Ich muss mich nun endlich um einige Hunde kümmern, die auf unserer Liste stehen. Der große Hund aus der Kanisterstadt ist umgezogen und hat einen Job als Wachmann vor einem Restaurant angetreten. Gott sei Dank sind die Betreiber des Restaurants tierliebe Leute. Ein Wachmann, der alle Besucher anbellt, weil sie Essen wollen, ist nicht sehr praktisch in diesem Geschäft.

 

Als ich ankomme, muss ich ihm erst mal gut zureden, denn er will mich nicht auf das Grundstück lassen. Ich muss den Betreiber per Handy anrufen, damit er aus der Küche kommt und den Hund beruhigt. Alles andere ist dann einfach, denn „HUGO“, so heißt er jetzt, hat keine Probleme mit Menschen, er möchte nur seinen Job richtig machen. Ich packe ihn in die Box und fahre zum nächsten Fall.

 

Aus Belenpinar haben wir eine Beschwerde bekommen, klarer Fall, ich muss einen Schuhdieb verhaften.

 

Ahmet, den wir „Donnerwetter“ nennen, hat uns angerufen, um einen Schuhdieb anzuzeigen. Wir nennen Ahmet „Donnerwetter“, weil man das Telefon nicht am Ohr halten kann, wenn man mit ihm spricht – er spricht nicht, er brüllt! Als ich ankomme, sind alle Ankläger versammelt um zu sehen, wie ich den Dieb festnehme. Er sei ja so lieb und süß, aber er würde Schuhe klauen und sogar Hühnereier fressen. Auf meine Frage, warum man sich keinen Schuhschrank anschafft, werde ich nur blöd angegafft. Ich packe Goofy, so heißt er jetzt, in die Box und will losfahren. Doch Donnerwetter hat noch ein anderes Anliegen, er ist ja eigentlich tierlieb. Er hat eine Terrierhündin (Ponny), die er gerne sterilisieren lassen will. Klar, diese Bauern sind doch so schlau – anstatt selbst nach Fethiye zu fahren, möchte er seine Ponny auf unseren Bummelzug setzen.
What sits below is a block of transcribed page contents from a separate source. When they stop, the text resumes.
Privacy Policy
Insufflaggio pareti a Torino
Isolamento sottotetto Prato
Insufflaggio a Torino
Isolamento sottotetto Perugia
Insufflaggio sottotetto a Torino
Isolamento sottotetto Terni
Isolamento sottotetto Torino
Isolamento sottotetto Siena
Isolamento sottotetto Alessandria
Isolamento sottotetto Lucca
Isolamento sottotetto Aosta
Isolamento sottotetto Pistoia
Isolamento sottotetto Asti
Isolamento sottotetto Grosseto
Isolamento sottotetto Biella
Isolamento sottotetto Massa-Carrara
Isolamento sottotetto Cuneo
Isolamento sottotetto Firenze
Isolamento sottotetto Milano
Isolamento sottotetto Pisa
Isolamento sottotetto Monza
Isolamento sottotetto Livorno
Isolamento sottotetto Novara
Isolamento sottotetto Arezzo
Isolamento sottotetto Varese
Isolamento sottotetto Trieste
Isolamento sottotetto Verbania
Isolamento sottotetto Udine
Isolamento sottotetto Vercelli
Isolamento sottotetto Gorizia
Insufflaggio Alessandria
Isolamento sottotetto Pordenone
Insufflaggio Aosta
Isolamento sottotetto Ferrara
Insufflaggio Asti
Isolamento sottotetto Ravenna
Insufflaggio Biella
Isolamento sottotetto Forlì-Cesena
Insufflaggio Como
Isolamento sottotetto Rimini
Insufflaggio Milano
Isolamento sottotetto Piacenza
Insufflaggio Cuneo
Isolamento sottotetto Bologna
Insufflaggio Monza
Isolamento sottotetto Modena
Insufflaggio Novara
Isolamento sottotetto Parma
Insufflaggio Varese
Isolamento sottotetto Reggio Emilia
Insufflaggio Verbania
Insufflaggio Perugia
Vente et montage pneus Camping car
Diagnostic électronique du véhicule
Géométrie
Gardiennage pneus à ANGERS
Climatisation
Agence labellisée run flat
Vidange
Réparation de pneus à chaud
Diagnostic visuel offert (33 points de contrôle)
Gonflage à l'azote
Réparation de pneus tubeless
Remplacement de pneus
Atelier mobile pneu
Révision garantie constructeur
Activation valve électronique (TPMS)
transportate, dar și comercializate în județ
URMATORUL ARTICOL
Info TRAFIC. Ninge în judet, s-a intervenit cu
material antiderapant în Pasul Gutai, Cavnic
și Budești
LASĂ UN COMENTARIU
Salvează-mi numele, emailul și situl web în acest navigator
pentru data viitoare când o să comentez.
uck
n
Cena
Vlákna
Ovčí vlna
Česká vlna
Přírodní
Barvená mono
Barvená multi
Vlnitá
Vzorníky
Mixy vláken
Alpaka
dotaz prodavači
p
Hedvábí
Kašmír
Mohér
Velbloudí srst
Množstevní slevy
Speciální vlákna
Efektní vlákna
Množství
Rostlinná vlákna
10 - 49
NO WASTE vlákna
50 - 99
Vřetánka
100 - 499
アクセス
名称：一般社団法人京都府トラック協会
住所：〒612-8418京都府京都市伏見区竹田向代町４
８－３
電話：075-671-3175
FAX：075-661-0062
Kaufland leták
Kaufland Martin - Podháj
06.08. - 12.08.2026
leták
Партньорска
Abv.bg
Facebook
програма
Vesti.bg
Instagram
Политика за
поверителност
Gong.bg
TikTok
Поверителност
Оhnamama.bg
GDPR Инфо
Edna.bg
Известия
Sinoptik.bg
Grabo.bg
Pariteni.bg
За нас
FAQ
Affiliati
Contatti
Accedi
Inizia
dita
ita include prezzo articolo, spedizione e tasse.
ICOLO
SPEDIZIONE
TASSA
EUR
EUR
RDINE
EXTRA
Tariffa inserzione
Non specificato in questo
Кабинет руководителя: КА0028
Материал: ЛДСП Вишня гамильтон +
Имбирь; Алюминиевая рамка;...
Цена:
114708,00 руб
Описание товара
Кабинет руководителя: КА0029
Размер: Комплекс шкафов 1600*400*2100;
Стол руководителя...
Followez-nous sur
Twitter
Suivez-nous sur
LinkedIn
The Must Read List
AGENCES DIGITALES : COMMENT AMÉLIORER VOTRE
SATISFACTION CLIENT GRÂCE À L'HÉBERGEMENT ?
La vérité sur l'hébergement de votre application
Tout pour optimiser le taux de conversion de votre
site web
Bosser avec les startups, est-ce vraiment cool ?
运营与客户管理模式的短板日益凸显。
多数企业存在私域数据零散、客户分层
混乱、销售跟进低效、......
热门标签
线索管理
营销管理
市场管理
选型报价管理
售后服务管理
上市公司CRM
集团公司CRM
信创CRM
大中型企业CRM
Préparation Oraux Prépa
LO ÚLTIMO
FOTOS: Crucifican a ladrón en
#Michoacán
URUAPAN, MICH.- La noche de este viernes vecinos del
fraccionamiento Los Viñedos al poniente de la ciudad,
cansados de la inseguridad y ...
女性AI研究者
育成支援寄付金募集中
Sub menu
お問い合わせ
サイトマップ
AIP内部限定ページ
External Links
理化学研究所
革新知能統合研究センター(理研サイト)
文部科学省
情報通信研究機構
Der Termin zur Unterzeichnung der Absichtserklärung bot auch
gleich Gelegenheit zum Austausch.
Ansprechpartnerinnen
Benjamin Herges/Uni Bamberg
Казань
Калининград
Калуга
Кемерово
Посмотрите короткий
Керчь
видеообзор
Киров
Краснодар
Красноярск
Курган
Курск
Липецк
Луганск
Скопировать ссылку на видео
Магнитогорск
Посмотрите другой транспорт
Klar, ich nehme sie mit, aber die Kosten für die Operation muss er selbst tragen!

 

Ich treffe mich mit Uli an der Tankstelle, denn ich kann nicht nach Fethiye fahren. Cora fliegt morgen und ich muss so einiges vorbereiten. Danach bin ich im Tierheim, Cora hilft Feridun und ich bereite die Boxen und Hunde vor. Abends treffen wir uns dann alle in einem Restaurant. Aylin kann nicht kommen, sie muss zwei Hunde über Nacht aufnehmen, damit es morgen früh schneller geht.

 

Brush (Fortsetzung)


Ich erzähle Gülden von Brush, woraufhin sie hellhörig wird. Zwei gleiche Hunde von dieser Drahthaar-Rasse, Rüde und Hündin, das kommt ihr bekannt vor. Die Besitzer von Brush haben vor Monaten bei Gülden angerufen, sie hätten zwei Hunde und wollten die Hündin gerne sterilisieren lassen, den Rüden lieber nicht. Man kann ja die Leute nicht zwingen und so wurde nur die Hündin sterilisiert. Was für ein Zufall, nun wurde Brush über Umwege auch sterilisiert und wird nie wieder fremd gehen. Sehr wahrscheinlich wissen die Besitzer nicht mal, dass er kein Casanova mehr ist!